А что такое наше время? Нет не нашего времени, оно все наше. Все, что было потом, после отца, для меня- пересиливание, обезболивание, приглушение любви. Отцовское лицо на время заполняли другие лица, мамина нежность была в других женщинах, да не навсегда. Все, что потом,- подтверждение детства, укрепление первой, истинной веры, которую всю жизнь приходится отстаивать.
Не хватает памяти, чтоб все вместить, и все-таки помню. Тогдашние взрослые забыли, а я помню. Гляжу на календарный листок и вижу тот же день, но много лет назад. Не думал, что вспомню именно это. Сегодняшние понятия назывались другими словами. «Немец» и «фашист» были синонимами. Кто мог тогда подумать, что всего через каких-то несколько десятилетий мы будем занимать деньги у разгромленной Германии, да еще Западной! Мы не слыхали «джинсы», «сафари», не знали про Аллу Пугачеву. После детства я услышу «биеннале» и «аутодафе», «лайнер» и «дизайнер» и другие невкусные слова. Но слово «толковый» доныне напоминает мне жареную толченую картошку, а фамилия «Зощенко» – тертую морковь.
Сейчас проще. Сынок на улице спрашивает отца: «Папа, а что по-русски – зодчий?» – «Архитектор», – отвечает отец.
Память слов – тоже святыня, на которую человек имеет право, как на свободу сновидений. И право на будущее, в котором будет лучше, чем сейчас, и для этого мы росли с таким чувством, чтобы завтра, если нужно, умереть за Родину. В Александре Невском мы видели героя нашей войны и с удовольствием узнавали, что дублером Черкасова снимался генерал Доватор. Мы смотрели «Молодую гвардию» и думали: «Зря все это показывают: ведь в будущей войне враг будет знать секреты работы наших подпольщиков».
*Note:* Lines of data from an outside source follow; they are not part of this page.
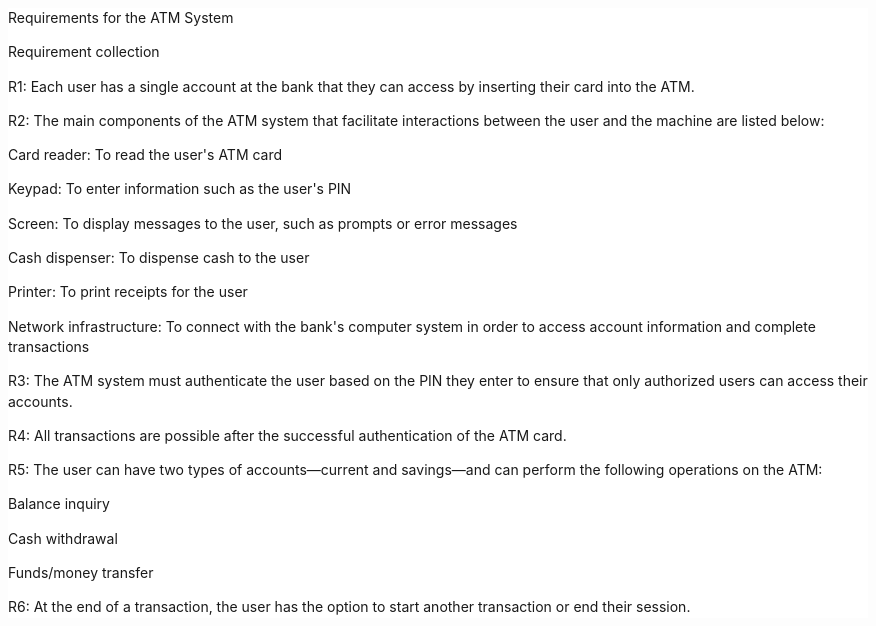 Requirements for the ATM System

Requirement collection

R1: Each user has a single account at the bank that they can access by inserting their card into the ATM.

R2: The main components of the ATM system that facilitate interactions between the user and the machine are listed below:

Card reader: To read the user's ATM card

Keypad: To enter information such as the user's PIN

Screen: To display messages to the user, such as prompts or error messages

Cash dispenser: To dispense cash to the user

Printer: To print receipts for the user

Network infrastructure: To connect with the bank's computer system in order to access account information and complete transactions

R3: The ATM system must authenticate the user based on the PIN they enter to ensure that only authorized users can access their accounts.

R4: All transactions are possible after the successful authentication of the ATM card.

R5: The user can have two types of accounts—current and savings—and can perform the following operations on the ATM:

Balance inquiry

Cash withdrawal

Funds/money transfer

R6: At the end of a transaction, the user has the option to start another transaction or end their session.
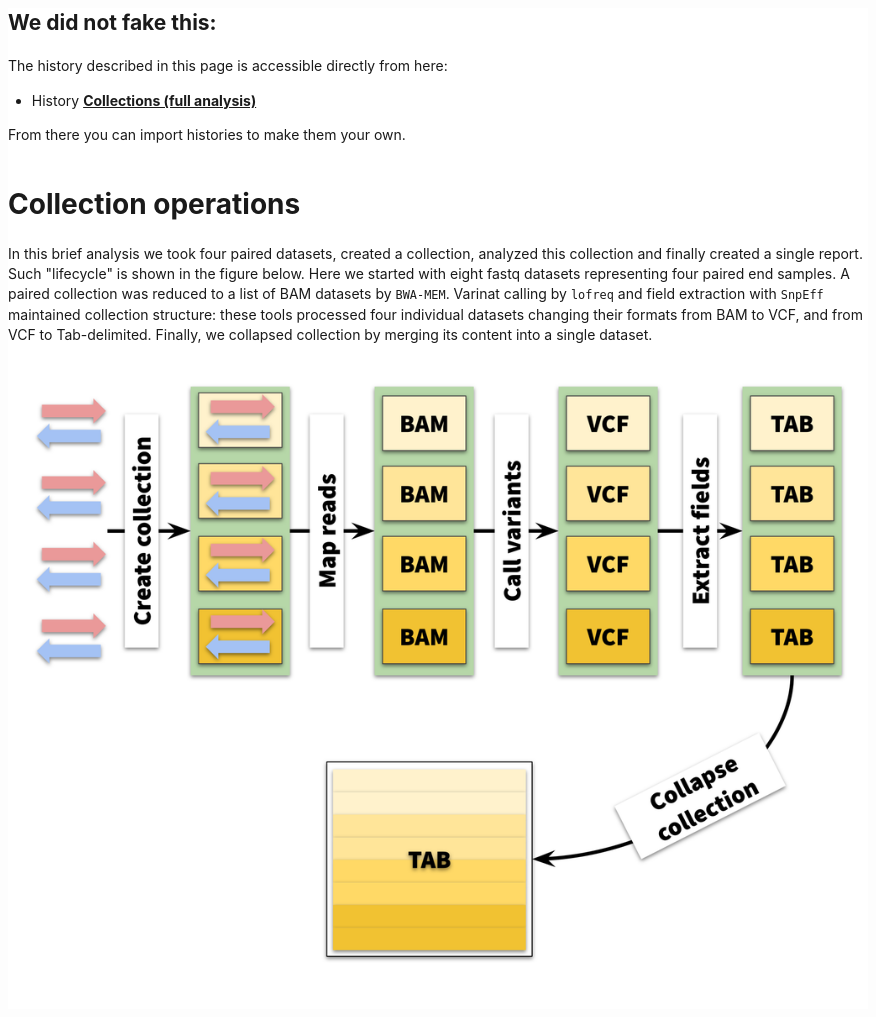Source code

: ## We did not fake this:
The history described in this page is accessible directly from here:

* History [**Collections (full analysis)**](https://usegalaxy.org/u/cartman/h/collection-tutorial)

From there you can import histories to make them your own.


# Collection operations

In this brief analysis we took four paired datasets, created a collection, analyzed this collection and finally created a single report. Such "lifecycle" is shown in the figure below. Here we started with eight fastq datasets representing four paired end samples. A paired collection was reduced to a list of BAM datasets by `BWA-MEM`. Varinat calling by `lofreq` and field extraction with `SnpEff` maintained collection structure: these tools processed four individual datasets changing their formats from BAM to VCF, and from VCF to Tab-delimited. Finally, we collapsed collection by merging its content into a single dataset. 

![Collection lifecycle](../../images/collections/collection_lifecycle.svg "Collection lifecycle. Arrows = individual fastq datasets; Four shades of yellow = four samples analyzed in this example. ")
Непросто доставались билеты на «Клятву», «Сталинградскую битву», «Падение Берлина». Сейчас эти фильмы не повторяются в кинотеатрах, как неповторимо детство. Может, они в чем и наивны, но ценны были тем, что сделаны о войне сразу после войны. Михаила Чиаурели считают классиком киноискусства, а его фильмы не показывают. Кино снимали на совесть. С каким интересом смотрится и сейчас даже порезанный хрущевщиной «Валерий Чкалов»! Думал ли я, что пройдут годы, и Георгий Филиппович Байдуков будет выступать на моем творческом вечере, что я буду беседовать с летчиком № 1 мира Михаилом Михайловичем Громовым- но это уже в то время, когда для молодежи будет более знакома фамилия, скажем, Кальтенбруннер, нежели Громов или Байдуков. В клубе Академии имени Жуковского молодая гардеробщица разговаривает по телефону: «Сегодня у меня народу полно, хоронят какого-то Коккинаки…»
Я не говорю, что раньше было лучше, было по- другому. Как в шутку говорят, раньше писатель был Горький, Бедный, Голодный, а теперь стал Дик, Темин и Злобин. Руководителями творческого союза становились крупные мастера слова, а теперь руководители СП становятся крупными мастерами. Хорошо, когда среди них есть пусть не инженеры, но хотя бы техники- смотрители человеческих душ.
Однако не хочу ни сравнивать, ни делать выводы, ибо, когда нынешний семнадцатилетний говорит о том, что, если начнется война, он сдастся в плен, чтоб не погибнуть на безымянной высоте, а в плену станет героем Сопротивления или попросту поживет по-человечески – это бравада или влияние литературы; хуже, когда семилетний стремится в игре стать Плохишом («Мальчиша убьют, а Плохиш живой останется»), хуже, когда бывшую партизанку школьники встречают снисходительными смешками, жутко, когда, чтоб сграбастать на продажу ордена, убивают прославленного адмирала, чудовищно, когда два взрослых сына, найдя в реке труп утонувшего отца, используют его как наживку для ловли угрей… Я беру крайности, моральный садизм, но такое проходило по нашим судебным процессам. Неужто и вправду люди становятся чужими друг другу- жена мужу, мать сыну и даже сын отцу и наоборот? Меня родители учили говорить правду, и я старался так поступать вопреки услышанному позднее совету: «Не думай. Если думаешь, не говори. Если говоришь, не пиши. Если пишешь, не подписывайся. Если подписываешься, не удивляйся».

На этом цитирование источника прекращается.